Presumably the patron—who, the program notes inform us, was unsatisfied with the final product—expected a sort of Irish Dvorák, with the whole work capturing the local color of the folk idiom, only presented in classical form. Yet Martin produced something more surprising; here he preserves the character of his Irish melodies—and he manages to squeeze a good number of these into the three-movement work—but treats them in unexpected and often jarring ways: overlapping with one another so as to create a touch of dissonance, for instance, or simply with edgy or dark harmonic coloring. As one who has a deep fondness for Irish folk music, I found the piece at its best—namely, I think, the whole third movement—to combine the familiar and the unsettling in a highly effective way. As for the performance, it seemed more stylistically tentative at times than it might have, but for the string players at least it must be somewhat unclear what to do here, where one must bring out the counterpoint and cannot simply resort to a loose Irish fiddle style complete with drones and sliding.


As enjoyable as this was, the Morgenstern Trio found itself on presumably surer ground in the following Mendelssohn D minor Trio. Mendelssohn was of course a complete master of instrumental color, and the first thing to note about this work, the more popular of his two essays in the genre, is how weighty a sound the composer is able to extract from his small ensemble. This is reflected to great effect in the first movement’s stormy minor-key opening, which at first leads one to expect a work of brooding, almost Beethovenian drama. Yet the second subject soon brings us one of Mendelssohn’s characteristic disarmingly ingratiating melodies, and tellingly it is this material that dominates the development. Haydn had done something similar in his Symphony No. 95, which—alone among his late symphonies—begins in a minor key, and ominously at that, yet soon moves into major keys, where nearly the whole rest of the piece stays, the “Scherzo” excepted. Yet with Mendelssohn here the contrast is more stark, perhaps too stark; and in spite of the palpable nervous energy of the finale, the work on the whole does not achieve as much dramatic unity as it might. Mendelssohn’s writing here is so consistently enchanting, however, that I should not press the point too hard. And certainly the Morgenstern players generally threw themselves into the music with style and vigor. I was initially disconcerted by cellist Emanuel Wehse’s very legato statement of the opening theme, but what followed was by no means an overly suave performance, rather one with a healthy dose of expressive variety joined to lovely tone from all involved.
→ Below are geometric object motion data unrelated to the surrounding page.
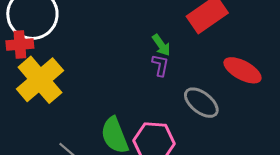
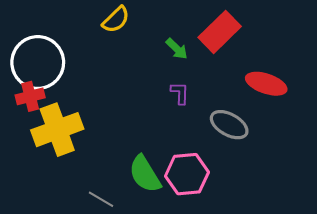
green arrow: (161, 45) -> (177, 49), moved
yellow cross: (40, 80) -> (57, 130), turned 30

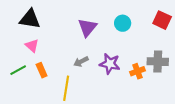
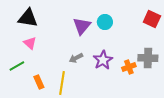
cyan circle: (123, 23) -> (105, 22), moved
purple star: (110, 64) -> (103, 60), turned 30
orange rectangle: (42, 70) -> (39, 82), moved

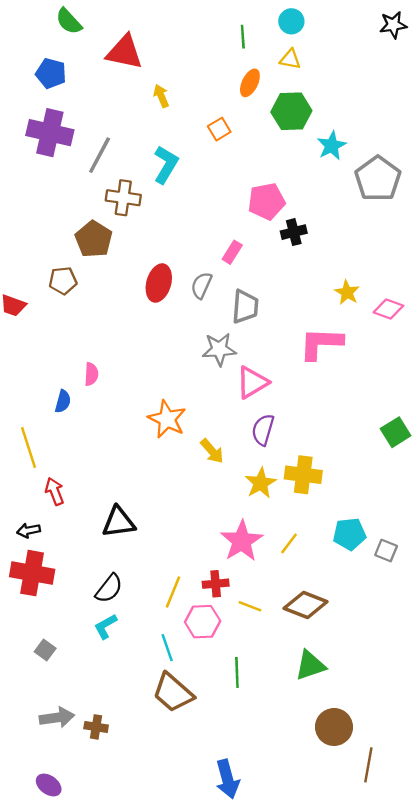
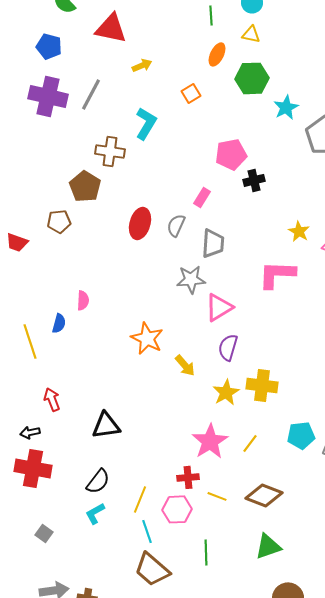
yellow arrow: (161, 96) -> (142, 65), turned 90
gray line: (100, 155) -> (91, 94), moved
yellow line: (29, 448) -> (30, 341), moved
yellow line: (173, 592) -> (140, 499), moved

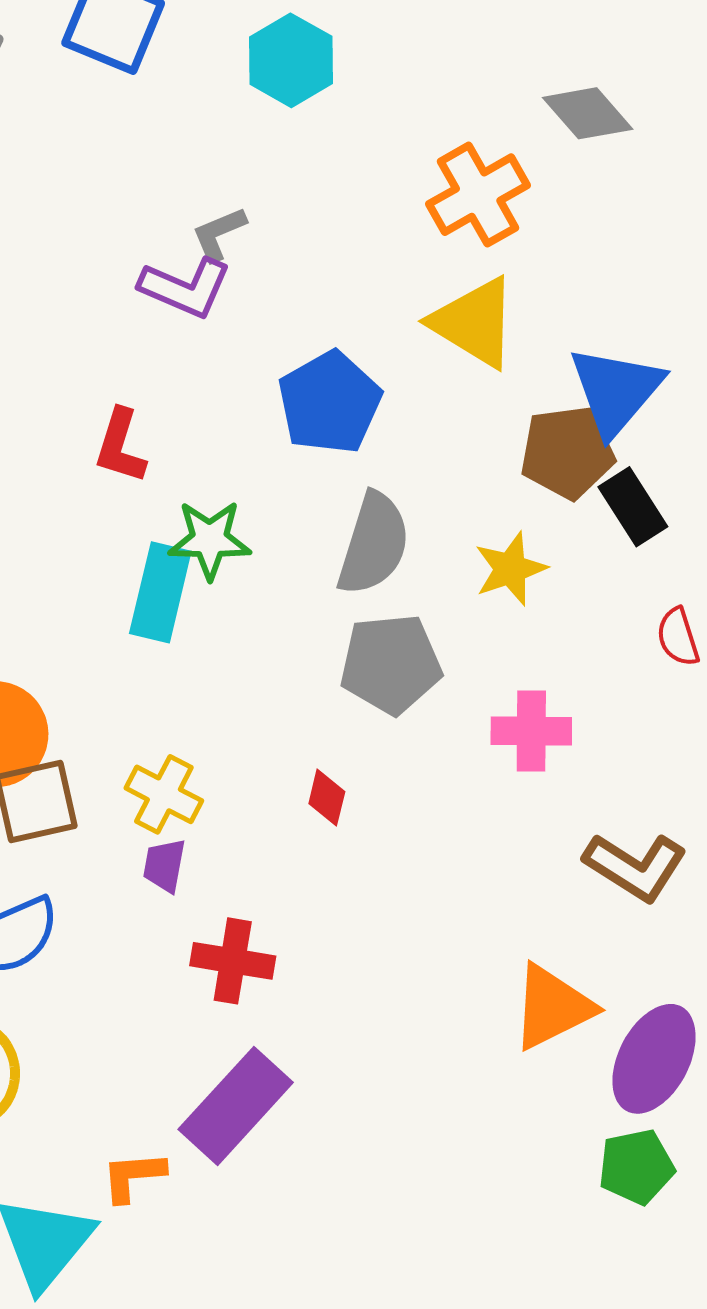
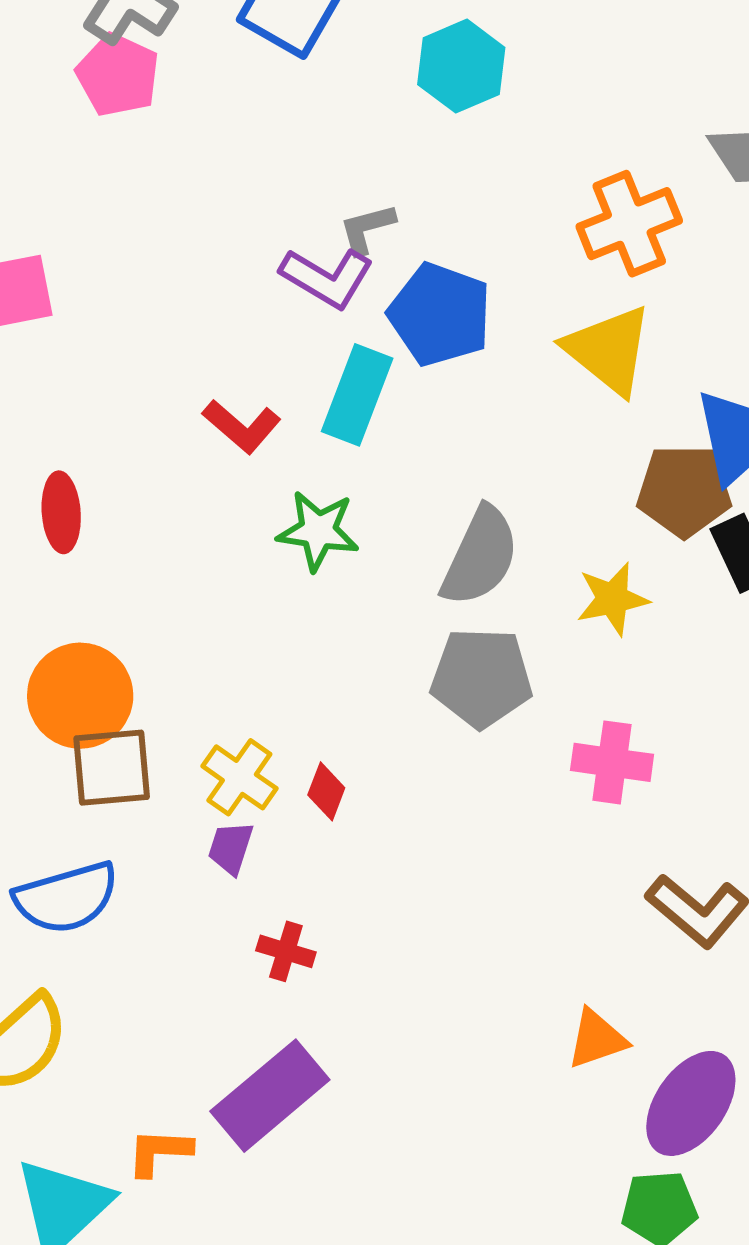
blue pentagon: (330, 403) -> (440, 315), moved, turned -30
red L-shape: (120, 446) -> (242, 426), turned -74
cyan rectangle: (160, 592) -> (357, 395), moved
red diamond: (327, 798) -> (326, 791), moved
red cross: (233, 961) -> (286, 951), size x0.7
orange triangle: (552, 1007) -> (597, 1039), size x0.7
I have long found been ambivalent in my reaction to Schubert’s large-scale works—even the celebrated C major String Quintet has seldom moved me—and so true Schubertians may wish to stop reading here. Even though Schubert’s generally variable skill at transitions is basically at its peak in the Second Piano Trio, the longer of his two piano trios, for all its charms this work reminds me why I do not always warm to the composer. Schubert’s melodic invention here is both inspired and seemingly endless, it is true. Yet there is so little sense of dramatic structure—of really robust contrast among themes and among movements, of long-term direction—that one simply has to give oneself over to Schubert’s admittedly very eloquent stream of consciousness. For my part, I struggle to do so for the duration of the piece, which can take over 40 minutes in performance (although I did not time yesterday’s). In playing such a rhapsodic work, it is essential to bring an expressive conviction and feel for ebb and flow, and the Morgenstern left nothing to be desired here. The players bring out the flow and shape of the music yet are not afraid to dig in with conviction either. Their inspired choice of an encore, the second of Ernest Bloch’s Nocturnes for Piano Trio, brought a comparably exquisite performance. For me, this and the Martin were the highlights of the evening, as much as I love Mendelssohn.